Bandung (ANTARA) - Tim kuasa hukum mantan Gubernur Jawa Barat Ridwan Kamil menegaskan bahwa kliennya yang Rabu ini mangkir dari sidang mediasi atas gugatan selebgram Lisa Mariana di Pengadilan Negeri (PN) Bandung, berhak untuk tidak hadir.
Salah satu kuasa hukum Ridwan Kamil, Muslim Jaya Butarbutar, menjelaskan alasan kliennya tidak hadir, karena sedang menjalankan tugas atau profesi yang tidak bisa tinggalkan, dan ini alasan sah tidak hadirnya tergugat sesuai Peraturan Mahkamah Agung (Perma) Nomor 1 Tahun 2016 tentang Prosedur Mediasi di Pengadilan.
"Dan kami juga sudah menyampaikan bahwa dalam Perma pasal 6 ayat 4, itu ada alasan yang sah bahwa prinsipal atau tergugat boleh untuk tidak hadir," kata Muslim di Bandung, Rabu.
Dalam rangka menghormati proses hukum, Muslim mengungkapkan Ridwan Kamil telah beritikad baik dengan cara memberikan keterangan pada majelis hakim, dan mewakilkan kehadirannya melalui kuasa hukum. Sehingga tidak bisa dinilai sebaliknya, yakni ketidakhadiran berulang-ulang yang mengganggu jadwal pertemuan mediasi tanpa alasan sah.
"Seperti yang disebutkan pak Muslim, ada surat kuasa yang diberikan pak Ridwan Kamil kepada kami tim untuk menghadiri mediasi ini. Dan itu sesuai dengan pasal 18 ayat 3 bahwa mediasi dapat diwakilkan kepada kuasa hukum. Karena sudah memenuhi itu maka kami memberikan resume kepada hakim mediator, sehingga ada itikad baik di sini," katanya.
Atas berbagai alasan yang dilontarkan pihaknya soal ketidakhadiran Ridwan Kamil, Muslim menyebut pihak penggugat meminta terjadinya deadlock.
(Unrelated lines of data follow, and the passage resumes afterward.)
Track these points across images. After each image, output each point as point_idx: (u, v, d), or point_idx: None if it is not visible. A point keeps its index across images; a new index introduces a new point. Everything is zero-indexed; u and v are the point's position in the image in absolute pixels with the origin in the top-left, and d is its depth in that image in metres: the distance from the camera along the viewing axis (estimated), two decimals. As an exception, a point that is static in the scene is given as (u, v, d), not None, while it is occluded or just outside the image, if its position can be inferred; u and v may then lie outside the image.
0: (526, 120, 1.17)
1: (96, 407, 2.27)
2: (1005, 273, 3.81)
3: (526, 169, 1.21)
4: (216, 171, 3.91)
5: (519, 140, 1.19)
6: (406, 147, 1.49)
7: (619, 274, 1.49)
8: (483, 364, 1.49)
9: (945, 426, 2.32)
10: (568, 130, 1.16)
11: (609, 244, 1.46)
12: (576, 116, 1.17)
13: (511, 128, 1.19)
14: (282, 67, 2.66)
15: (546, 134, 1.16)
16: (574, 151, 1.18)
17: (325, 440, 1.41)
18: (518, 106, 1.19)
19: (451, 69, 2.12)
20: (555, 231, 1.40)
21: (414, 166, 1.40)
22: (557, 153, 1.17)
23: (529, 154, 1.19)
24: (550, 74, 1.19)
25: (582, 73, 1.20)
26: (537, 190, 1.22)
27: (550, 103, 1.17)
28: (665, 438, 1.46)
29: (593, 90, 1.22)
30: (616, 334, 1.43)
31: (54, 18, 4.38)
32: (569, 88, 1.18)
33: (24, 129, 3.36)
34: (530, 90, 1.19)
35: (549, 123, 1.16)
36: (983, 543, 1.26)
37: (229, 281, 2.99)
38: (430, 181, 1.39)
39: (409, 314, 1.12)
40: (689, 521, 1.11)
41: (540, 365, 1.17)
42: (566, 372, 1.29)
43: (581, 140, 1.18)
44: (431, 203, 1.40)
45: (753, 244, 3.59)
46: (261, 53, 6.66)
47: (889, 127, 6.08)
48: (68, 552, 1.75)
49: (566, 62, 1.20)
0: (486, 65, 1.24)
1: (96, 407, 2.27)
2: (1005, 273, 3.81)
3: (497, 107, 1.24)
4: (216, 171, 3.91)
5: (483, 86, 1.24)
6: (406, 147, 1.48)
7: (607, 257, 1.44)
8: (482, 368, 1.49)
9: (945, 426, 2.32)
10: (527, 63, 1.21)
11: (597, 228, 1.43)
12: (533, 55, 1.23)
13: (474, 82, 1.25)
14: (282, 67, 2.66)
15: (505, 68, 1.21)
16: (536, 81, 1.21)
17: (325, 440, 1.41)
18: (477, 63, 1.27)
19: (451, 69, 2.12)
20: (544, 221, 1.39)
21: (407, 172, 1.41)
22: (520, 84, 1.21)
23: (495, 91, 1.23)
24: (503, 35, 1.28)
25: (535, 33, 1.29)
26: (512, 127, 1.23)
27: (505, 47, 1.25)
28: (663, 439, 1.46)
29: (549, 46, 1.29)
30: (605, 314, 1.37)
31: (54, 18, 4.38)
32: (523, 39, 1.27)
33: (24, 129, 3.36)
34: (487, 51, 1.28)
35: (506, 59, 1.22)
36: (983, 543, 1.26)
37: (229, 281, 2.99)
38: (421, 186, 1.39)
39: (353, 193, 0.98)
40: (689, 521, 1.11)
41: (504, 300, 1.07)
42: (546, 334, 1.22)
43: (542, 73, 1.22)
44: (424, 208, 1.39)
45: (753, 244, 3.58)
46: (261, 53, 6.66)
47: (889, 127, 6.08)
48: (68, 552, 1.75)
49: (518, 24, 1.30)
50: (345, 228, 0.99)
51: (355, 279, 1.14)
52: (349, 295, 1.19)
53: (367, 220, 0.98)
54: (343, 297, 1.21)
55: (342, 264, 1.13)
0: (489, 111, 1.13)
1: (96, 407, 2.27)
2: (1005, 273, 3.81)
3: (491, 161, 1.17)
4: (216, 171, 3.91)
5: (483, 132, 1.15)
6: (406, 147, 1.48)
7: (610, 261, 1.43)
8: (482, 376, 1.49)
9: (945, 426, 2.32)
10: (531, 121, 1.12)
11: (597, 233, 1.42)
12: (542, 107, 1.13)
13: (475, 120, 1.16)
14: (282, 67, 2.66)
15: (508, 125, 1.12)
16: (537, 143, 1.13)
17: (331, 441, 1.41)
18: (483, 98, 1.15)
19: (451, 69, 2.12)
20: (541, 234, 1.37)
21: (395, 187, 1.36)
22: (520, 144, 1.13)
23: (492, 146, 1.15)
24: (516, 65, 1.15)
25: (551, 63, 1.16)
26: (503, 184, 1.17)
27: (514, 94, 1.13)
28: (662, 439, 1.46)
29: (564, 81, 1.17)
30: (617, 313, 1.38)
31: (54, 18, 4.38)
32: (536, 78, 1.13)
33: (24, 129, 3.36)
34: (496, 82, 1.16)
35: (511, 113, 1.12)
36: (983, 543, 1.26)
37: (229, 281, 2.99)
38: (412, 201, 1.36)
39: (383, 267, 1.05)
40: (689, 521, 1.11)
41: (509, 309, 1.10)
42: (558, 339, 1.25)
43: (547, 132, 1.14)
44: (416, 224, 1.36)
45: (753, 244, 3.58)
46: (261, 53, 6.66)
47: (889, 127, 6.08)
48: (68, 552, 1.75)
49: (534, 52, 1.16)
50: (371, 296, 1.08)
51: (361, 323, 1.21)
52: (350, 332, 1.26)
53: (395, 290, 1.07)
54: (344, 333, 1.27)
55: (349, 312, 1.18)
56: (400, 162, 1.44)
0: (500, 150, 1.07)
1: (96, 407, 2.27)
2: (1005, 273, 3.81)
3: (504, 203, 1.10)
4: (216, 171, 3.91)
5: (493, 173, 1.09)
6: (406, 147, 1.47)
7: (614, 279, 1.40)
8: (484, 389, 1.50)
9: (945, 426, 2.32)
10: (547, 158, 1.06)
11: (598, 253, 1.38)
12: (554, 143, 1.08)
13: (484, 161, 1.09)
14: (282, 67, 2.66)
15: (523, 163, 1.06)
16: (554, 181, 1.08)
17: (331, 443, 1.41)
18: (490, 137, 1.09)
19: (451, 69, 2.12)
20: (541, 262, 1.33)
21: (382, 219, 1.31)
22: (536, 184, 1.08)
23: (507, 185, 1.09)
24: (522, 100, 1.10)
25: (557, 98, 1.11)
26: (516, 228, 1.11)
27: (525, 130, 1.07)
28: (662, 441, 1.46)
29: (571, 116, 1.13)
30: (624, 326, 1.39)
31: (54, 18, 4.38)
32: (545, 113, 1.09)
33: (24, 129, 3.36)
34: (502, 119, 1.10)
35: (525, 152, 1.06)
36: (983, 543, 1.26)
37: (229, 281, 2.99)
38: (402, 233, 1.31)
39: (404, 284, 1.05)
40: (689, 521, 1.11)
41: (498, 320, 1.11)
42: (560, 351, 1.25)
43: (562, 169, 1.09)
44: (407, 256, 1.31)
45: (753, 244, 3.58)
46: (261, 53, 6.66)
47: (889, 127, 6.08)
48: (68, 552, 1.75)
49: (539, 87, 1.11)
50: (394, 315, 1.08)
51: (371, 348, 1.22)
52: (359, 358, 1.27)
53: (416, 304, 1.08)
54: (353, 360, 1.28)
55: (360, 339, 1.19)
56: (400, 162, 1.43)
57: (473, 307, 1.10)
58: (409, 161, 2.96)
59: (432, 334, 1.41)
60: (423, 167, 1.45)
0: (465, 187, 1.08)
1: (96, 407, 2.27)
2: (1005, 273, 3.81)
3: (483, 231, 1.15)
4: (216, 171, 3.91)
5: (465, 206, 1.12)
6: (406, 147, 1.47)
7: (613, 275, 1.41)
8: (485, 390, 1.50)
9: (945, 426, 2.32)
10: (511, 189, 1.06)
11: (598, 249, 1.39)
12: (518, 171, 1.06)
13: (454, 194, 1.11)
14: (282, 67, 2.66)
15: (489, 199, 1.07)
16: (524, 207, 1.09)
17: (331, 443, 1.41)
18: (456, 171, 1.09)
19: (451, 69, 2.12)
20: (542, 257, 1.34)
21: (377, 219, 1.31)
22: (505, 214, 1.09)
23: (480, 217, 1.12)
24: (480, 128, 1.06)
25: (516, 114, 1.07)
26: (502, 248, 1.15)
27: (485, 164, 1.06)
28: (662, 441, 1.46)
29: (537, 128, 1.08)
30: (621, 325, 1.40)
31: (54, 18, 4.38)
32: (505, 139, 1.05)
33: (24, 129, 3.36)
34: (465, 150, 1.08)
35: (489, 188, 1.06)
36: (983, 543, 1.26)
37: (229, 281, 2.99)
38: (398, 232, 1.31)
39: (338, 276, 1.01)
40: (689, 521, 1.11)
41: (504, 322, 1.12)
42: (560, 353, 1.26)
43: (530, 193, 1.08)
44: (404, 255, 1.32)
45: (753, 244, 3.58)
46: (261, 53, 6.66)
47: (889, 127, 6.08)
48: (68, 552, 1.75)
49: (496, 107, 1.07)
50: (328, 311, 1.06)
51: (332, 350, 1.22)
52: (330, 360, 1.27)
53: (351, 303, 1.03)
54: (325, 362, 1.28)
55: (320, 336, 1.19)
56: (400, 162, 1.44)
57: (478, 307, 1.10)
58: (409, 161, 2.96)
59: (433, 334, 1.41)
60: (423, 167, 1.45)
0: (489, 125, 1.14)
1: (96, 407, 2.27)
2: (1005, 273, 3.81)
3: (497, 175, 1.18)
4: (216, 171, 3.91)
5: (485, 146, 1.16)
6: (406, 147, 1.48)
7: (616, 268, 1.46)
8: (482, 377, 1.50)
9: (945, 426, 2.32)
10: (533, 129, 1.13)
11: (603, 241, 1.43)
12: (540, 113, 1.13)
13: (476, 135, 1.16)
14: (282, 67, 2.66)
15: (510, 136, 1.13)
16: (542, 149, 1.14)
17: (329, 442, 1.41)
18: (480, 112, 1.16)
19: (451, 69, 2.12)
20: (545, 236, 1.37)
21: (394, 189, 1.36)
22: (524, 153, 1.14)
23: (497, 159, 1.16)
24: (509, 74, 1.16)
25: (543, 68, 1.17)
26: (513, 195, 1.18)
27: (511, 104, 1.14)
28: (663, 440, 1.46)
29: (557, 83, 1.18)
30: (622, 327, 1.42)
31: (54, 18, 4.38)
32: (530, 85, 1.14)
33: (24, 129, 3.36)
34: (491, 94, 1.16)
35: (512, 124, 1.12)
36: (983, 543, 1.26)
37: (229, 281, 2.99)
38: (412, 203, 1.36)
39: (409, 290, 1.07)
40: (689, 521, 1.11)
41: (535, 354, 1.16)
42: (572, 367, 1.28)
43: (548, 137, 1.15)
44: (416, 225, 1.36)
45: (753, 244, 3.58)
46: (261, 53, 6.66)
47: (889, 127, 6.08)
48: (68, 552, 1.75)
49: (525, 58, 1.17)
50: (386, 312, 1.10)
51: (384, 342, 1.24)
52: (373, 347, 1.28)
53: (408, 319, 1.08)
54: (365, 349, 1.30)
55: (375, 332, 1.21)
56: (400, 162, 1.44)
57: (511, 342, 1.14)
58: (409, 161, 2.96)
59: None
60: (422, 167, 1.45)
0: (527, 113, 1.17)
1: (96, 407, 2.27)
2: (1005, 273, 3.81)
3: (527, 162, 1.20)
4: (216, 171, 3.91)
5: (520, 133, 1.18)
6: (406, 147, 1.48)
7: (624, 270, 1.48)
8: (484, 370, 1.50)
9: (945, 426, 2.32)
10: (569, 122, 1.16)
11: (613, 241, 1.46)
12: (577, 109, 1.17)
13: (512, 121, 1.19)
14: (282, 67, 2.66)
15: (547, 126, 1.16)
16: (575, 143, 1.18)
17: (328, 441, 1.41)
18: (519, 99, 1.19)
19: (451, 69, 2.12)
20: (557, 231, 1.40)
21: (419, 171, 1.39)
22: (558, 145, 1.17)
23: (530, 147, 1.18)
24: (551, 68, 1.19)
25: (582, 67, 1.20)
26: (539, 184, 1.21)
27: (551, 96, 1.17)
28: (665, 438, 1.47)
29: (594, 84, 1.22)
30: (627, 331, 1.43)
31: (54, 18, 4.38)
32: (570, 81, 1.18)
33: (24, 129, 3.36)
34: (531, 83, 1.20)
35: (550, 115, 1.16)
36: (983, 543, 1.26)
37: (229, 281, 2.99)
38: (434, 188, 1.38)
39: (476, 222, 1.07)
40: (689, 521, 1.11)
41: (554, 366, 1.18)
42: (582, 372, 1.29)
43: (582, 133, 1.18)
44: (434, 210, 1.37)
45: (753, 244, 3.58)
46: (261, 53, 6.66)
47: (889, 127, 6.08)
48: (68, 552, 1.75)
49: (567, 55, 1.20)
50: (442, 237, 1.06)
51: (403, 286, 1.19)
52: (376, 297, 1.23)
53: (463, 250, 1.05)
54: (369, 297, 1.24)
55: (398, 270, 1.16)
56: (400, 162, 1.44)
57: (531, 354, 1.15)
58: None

“Kalau dari pihak sana keinginannya deadlock ya sudah berati kami sudah. Kami sudah menyampaikan alasannya dan sudah menyampaikan resumenya tinggal nunggu selanjutnya," ucap dia.
Kuasa hukum lainnya, Heribertus S Hartojo, mengungkapkan mediasi ke depannya hanya bisa dilakukan di luar persidangan. Namun dia menegaskan kliennya kukuh pada pendiriannya, mengingat beberapa pertimbangan seperti kepentingan hukum soal status asal usul anak, hubungan hukum penggugat dan tergugat, serta amanat Pasal 1865 KUH Perdata yang menyebutkan setiap orang yang mendalilkan sesuatu harus melakukan pembuktian.